• **TASK DETAILS**
Look through the material below for "down". Copy every line that contains it.

• **SUPPLIED MATERIAL**
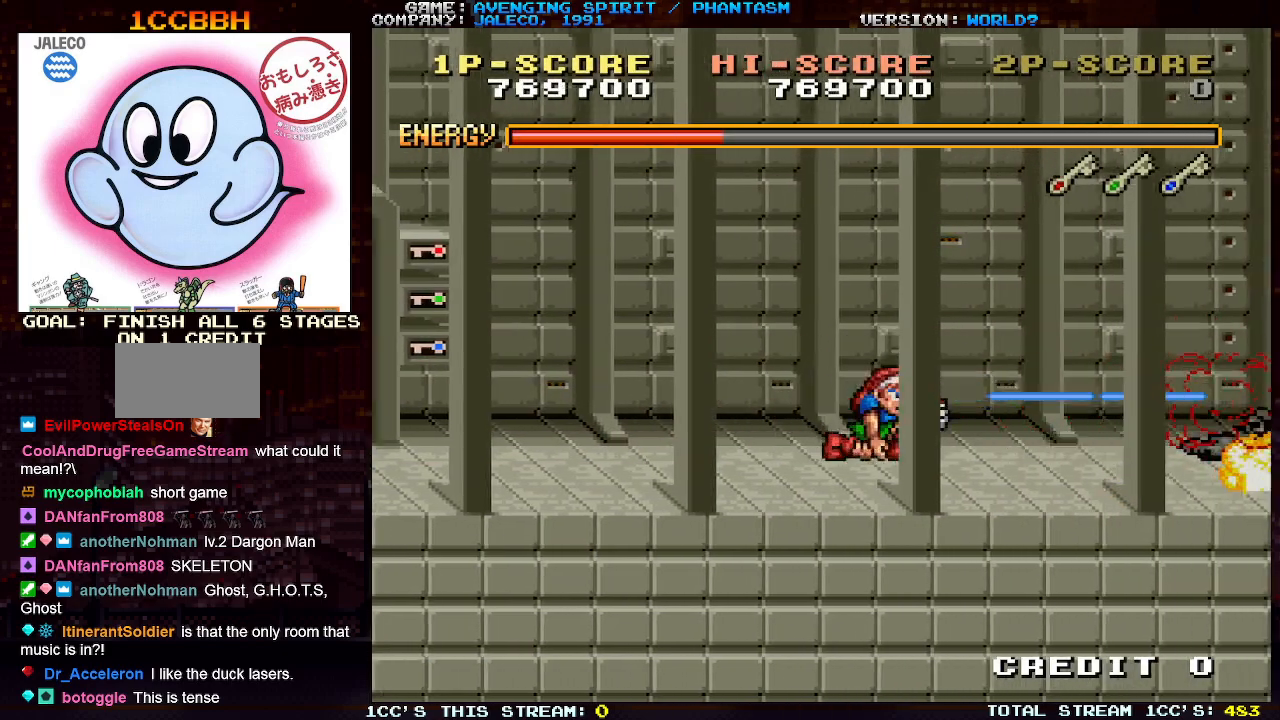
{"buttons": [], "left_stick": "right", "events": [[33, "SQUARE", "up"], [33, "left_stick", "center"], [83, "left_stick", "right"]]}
* * *
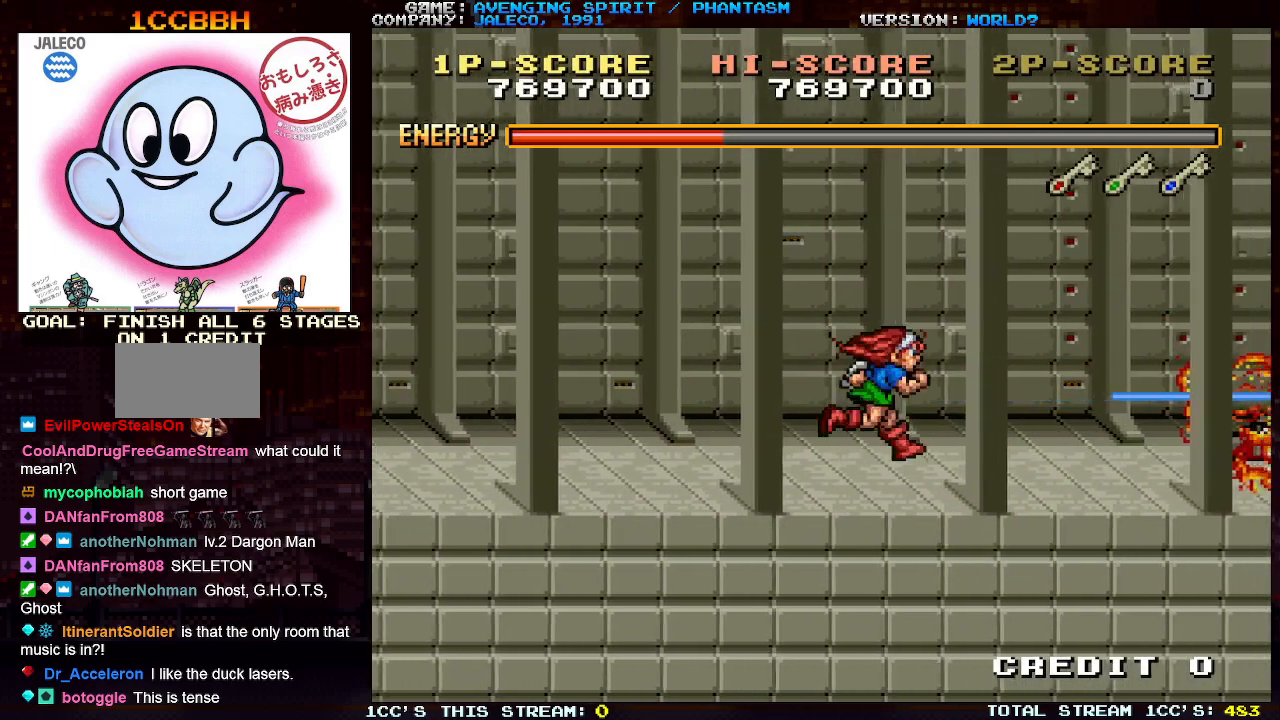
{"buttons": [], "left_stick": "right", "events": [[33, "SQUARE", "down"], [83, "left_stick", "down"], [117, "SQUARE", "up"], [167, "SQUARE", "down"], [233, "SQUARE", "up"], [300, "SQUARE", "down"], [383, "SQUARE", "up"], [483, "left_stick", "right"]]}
* * *
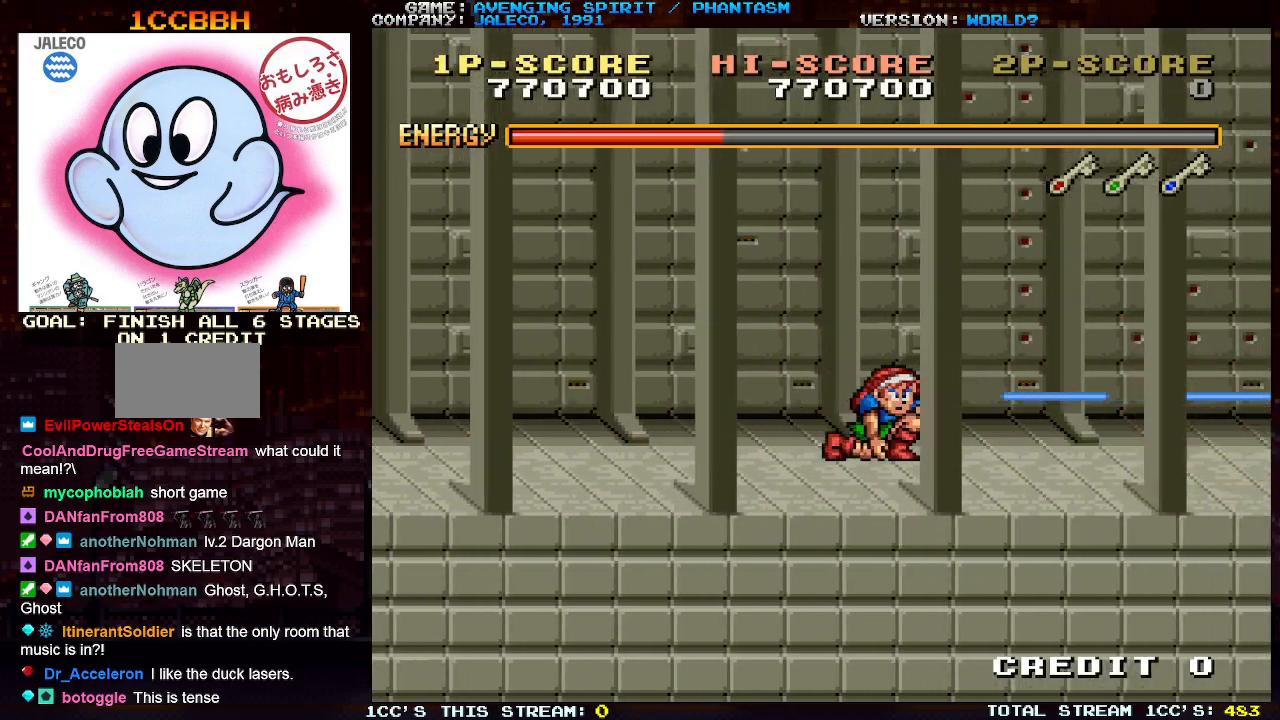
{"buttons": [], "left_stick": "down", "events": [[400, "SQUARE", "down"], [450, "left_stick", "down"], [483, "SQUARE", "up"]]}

• **FINISHED EXERCISE**
{"buttons": [], "left_stick": "right", "events": [[33, "SQUARE", "down"], [83, "left_stick", "down"], [117, "SQUARE", "up"], [167, "SQUARE", "down"], [233, "SQUARE", "up"], [300, "SQUARE", "down"], [383, "SQUARE", "up"], [483, "left_stick", "right"]]}
{"buttons": [], "left_stick": "down", "events": [[400, "SQUARE", "down"], [450, "left_stick", "down"], [483, "SQUARE", "up"]]}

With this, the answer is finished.